Der Journalist Martin Staudinger erhält nach dem renommierten SZ-Autor benannte Auszeichnung

Seit 2005 gibt es ihn, nun wurde er zum ersten Mal an einen Österreicher verliehen: Martin Staudinger (Bildmitte), einer der Leiter des Auslands-Ressorts des Wiener Nachrichtenmagazins Profil, wurde am Dienstagabend im Festsaal des Deutschen Museums mit dem Herbert-Riehl-Heyse-Preis ausgezeichnet.
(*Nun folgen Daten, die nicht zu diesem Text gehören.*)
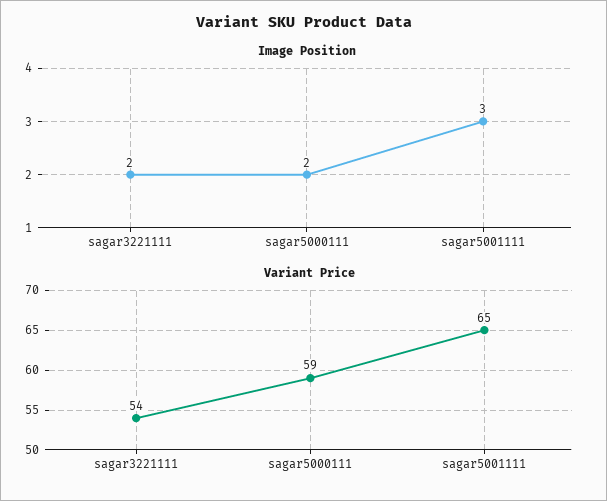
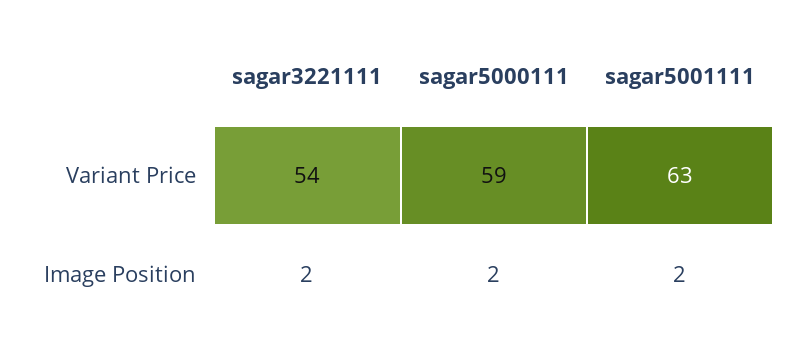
  {
    "Image Position": {
      "sagar3221111": 2,
      "sagar5000111": 2,
-     "sagar5001111": 3
+     "sagar5001111": 2
    },
    "Variant Price": {
      "sagar3221111": 54,
      "sagar5000111": 59,
-     "sagar5001111": 65
+     "sagar5001111": 63
    }
  }

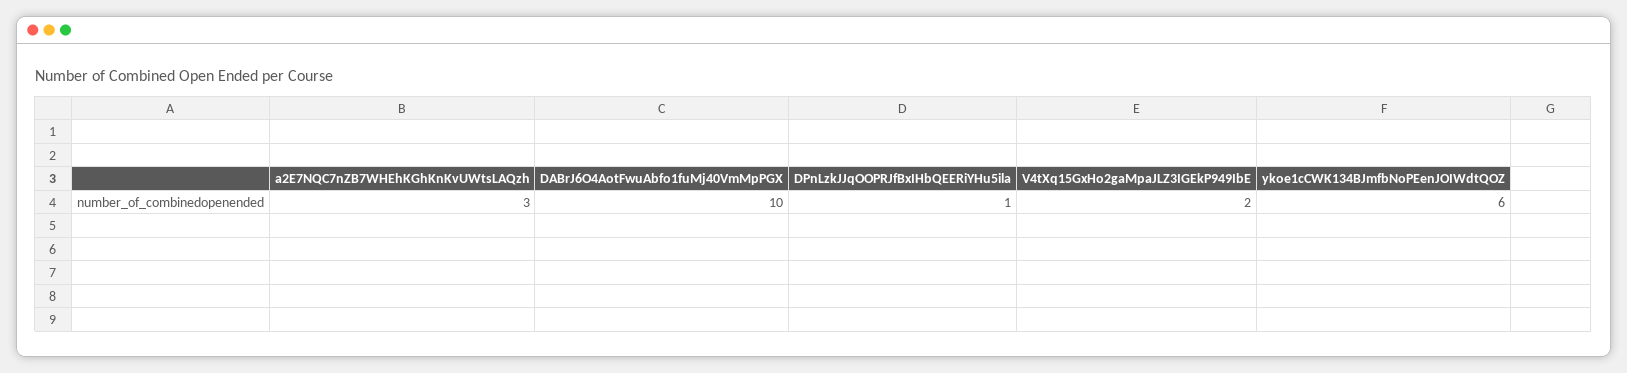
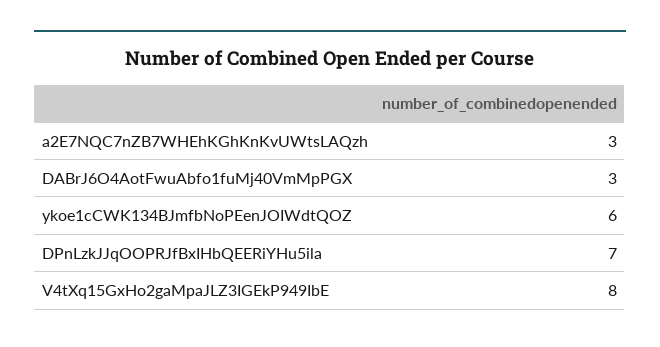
  {
    "a2E7NQC7nZB7WHEhKGhKnKvUWtsLAQzh": 3,
-   "DABrJ6O4AotFwuAbfo1fuMj40VmMpPGX": 10,
+   "DABrJ6O4AotFwuAbfo1fuMj40VmMpPGX": 3,
-   "DPnLzkJJqOOPRJfBxIHbQEERiYHu5ila": 1,
+   "DPnLzkJJqOOPRJfBxIHbQEERiYHu5ila": 7,
-   "V4tXq15GxHo2gaMpaJLZ3IGEkP949IbE": 2,
+   "V4tXq15GxHo2gaMpaJLZ3IGEkP949IbE": 8,
    "ykoe1cCWK134BJmfbNoPEenJOIWdtQOZ": 6
  }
Dieser wird vom Süddeutschen Verlag gestiftet und ist für politische Essays und Kommentare ausgeschrieben, die in der Tradition des 2003 verstorbenen SZ-Reporters Riehl-Heyse stehen. Die Jury würdigte Staudingers 2017 erschienenen Artikel "In vier Schritten zur Alleinherrschaft" - einen ironischen Leitfaden zur Abschaffung der Demokratie - als "amüsant und erschütternd" zugleich. Katharina Riehl, die Tochter des Namensgebers des Preises und Leiterin des SZ-Ressorts Gesellschaft (links im Bild), hob in der Laudatio Staudingers "humorvollen, aber sehr präzisen Blick" hervor. Für den Festredner, Münchens Oberbürgermeister Dieter Reiter (SPD/rechts im Bild), ist Staudingers Werk "ein Beispiel dafür, was herausragender Journalismus für die Demokratie leisten kann". Angesichts des Auseinanderbrechens der österreichischen Regierung nach der Veröffentlichung eines Videos, das Allmachtsfantasien des rechtspopulistischen FPÖ-Politikers Heinz-Christian Strache in einer Finca auf Ibiza zeigte, formulierte Reiter: Man könne fast meinen, die FPÖ-Politiker hätten Staudingers Leitfaden gelesen, "aber die Ironie nicht verstanden".

Der Preis wird alle zwei Jahre verliehen.